Unicode Annex #11 refers to the character encoding when it comes to
deciding the width of ambiguous characters; see definition ED6 here:
https://unicode.org/reports/tr11/.
It seems as if GNU libunistring is implementing that.
> Xterm and gnome-terminal will display Cyrillic as single-width even if set to EUC-JP.
> If I recall correctly, though, kterm would display Cyrillic in double-width (which was really ugly).
> It might be worth looking into a cyrillic-is-double-width state variable, but I'm not sure how popular these terminals still are.
Maybe one state variable for the ambiguous category is enough.
>
> On the other hand, kanji as single width is still a common option in many terminals.
>
> --
> Alex
>
> On Thu, Feb 28, 2019 at 3:39 PM Marc Nieper-Wißkirchen <xxxxxx@nieper-wisskirchen.de> wrote:
>>
>> The function uc_width of GNU libunistring is a function determining
>> the terminal width of characters, much like what
>> unicode-terminal-width of SRFI 159 is supposed to do.
>>
>> Contrary to unicode-terminal-width, uc_width takes a second argument,
>> namely the encoding used by the terminal (e.g. "UTF-8" or "EUC-JP").

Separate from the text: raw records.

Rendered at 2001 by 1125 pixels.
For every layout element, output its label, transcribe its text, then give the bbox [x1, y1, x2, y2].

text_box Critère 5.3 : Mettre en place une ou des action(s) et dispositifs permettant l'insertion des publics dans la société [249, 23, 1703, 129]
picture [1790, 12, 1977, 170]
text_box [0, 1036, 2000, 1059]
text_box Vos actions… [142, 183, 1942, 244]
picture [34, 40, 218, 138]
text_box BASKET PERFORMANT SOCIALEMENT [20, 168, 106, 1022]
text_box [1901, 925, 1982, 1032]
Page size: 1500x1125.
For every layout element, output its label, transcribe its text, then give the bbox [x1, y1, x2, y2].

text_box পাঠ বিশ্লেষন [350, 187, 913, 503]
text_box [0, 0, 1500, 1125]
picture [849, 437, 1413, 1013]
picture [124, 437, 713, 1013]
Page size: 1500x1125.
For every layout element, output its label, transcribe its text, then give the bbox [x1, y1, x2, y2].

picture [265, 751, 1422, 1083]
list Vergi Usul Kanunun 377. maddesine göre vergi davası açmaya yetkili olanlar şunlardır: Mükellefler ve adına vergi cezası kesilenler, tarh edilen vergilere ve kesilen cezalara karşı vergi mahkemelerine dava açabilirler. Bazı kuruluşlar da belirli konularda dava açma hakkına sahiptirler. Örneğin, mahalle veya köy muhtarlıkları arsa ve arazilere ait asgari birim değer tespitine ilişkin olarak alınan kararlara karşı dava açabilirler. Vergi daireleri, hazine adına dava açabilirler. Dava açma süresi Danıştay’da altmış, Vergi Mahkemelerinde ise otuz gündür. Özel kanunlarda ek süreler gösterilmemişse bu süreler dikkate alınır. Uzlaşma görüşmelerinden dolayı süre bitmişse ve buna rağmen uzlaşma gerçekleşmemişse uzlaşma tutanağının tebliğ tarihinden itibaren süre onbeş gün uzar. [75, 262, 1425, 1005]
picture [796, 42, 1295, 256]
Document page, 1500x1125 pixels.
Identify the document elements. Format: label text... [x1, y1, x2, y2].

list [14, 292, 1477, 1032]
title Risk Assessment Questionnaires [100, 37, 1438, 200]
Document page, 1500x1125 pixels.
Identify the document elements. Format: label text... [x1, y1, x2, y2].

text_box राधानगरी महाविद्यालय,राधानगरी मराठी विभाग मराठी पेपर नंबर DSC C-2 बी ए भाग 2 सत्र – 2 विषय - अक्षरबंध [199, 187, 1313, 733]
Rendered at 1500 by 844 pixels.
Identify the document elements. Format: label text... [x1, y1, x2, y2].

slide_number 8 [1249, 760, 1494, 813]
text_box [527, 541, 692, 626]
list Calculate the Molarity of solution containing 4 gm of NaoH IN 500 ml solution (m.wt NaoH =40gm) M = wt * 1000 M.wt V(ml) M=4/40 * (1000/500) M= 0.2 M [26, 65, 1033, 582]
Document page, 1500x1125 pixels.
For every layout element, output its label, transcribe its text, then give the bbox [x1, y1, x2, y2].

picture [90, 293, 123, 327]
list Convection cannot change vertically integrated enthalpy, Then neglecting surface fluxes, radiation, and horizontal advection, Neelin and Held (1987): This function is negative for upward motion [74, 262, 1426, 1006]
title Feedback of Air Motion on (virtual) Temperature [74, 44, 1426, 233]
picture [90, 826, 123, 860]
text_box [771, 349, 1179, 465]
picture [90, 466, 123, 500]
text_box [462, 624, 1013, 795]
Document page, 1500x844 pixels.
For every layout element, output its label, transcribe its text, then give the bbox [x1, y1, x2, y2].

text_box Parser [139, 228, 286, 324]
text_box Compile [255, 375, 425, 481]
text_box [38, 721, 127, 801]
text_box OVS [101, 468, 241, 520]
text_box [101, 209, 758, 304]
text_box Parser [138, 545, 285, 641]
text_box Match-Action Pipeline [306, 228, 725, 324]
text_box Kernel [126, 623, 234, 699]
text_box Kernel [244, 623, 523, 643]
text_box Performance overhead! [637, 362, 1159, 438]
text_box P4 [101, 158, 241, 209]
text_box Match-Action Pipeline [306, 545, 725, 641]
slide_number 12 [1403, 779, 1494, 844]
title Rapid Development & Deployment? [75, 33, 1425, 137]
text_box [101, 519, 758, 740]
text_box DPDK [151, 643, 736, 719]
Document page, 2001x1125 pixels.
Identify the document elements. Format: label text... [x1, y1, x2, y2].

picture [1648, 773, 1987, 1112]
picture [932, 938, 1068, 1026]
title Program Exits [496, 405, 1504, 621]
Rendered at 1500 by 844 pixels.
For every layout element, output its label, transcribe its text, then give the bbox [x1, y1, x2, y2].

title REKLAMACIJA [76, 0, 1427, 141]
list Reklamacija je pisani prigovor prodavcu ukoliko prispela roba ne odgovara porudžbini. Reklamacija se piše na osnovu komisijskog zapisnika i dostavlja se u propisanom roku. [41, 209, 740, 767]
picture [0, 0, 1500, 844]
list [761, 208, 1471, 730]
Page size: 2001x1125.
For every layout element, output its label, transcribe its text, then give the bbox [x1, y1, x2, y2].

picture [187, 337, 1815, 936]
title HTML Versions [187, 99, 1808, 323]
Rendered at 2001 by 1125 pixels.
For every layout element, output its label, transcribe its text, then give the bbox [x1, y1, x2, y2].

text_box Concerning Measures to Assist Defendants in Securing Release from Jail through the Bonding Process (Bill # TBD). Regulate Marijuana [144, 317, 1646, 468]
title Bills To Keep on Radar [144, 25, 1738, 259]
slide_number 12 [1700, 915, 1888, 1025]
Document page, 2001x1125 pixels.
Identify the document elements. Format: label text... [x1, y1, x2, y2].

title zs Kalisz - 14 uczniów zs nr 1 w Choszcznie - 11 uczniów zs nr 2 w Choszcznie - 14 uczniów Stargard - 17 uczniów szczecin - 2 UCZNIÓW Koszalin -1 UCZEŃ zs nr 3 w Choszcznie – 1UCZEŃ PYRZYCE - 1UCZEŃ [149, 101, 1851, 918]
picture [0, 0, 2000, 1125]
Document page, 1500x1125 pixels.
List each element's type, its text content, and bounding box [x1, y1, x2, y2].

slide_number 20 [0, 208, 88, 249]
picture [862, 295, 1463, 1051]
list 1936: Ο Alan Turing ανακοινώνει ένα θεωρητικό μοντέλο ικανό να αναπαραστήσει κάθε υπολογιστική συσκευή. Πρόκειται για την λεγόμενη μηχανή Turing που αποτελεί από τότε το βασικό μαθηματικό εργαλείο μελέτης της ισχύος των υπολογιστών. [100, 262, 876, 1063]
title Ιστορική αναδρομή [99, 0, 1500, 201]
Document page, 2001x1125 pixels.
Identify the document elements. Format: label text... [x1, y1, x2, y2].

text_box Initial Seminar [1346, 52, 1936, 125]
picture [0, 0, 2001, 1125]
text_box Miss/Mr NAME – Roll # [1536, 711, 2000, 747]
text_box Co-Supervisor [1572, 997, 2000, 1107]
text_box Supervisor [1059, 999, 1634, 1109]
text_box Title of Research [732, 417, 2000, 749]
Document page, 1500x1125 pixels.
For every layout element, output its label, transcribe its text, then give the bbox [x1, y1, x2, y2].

>> And, indeed, after looking into the source code of uc_width, one sees
>> that the terminal character width may depend on the encoding:
>>
>> /* In ancient CJK encodings, Cyrillic and most other characters are
>> double-width as well. */
>> if (uc >= 0x00A1 && uc < 0xFF61 && uc != 0x20A9
>> && is_cjk_encoding (encoding))
>> return 2;
>>
>> http://git.savannah.gnu.org/cgit/gnulib.git/tree/lib/uniwidth/width.c#n462
>>
>> To make unicode-terminal-width work with terminals using these legacy
>> encodings, it has to know the current encoding, which can be
>> associated with the port, for example. In any case, the current
>> encoding should be somehow part of the environment (i.e. the state
>> variables), in which the formatters are executed.
>>
>> Unfortunately, unicode-terminal-width as currently specified is not a
>> monadic procedure and thus has no access to the state variables.
>>
>> Marc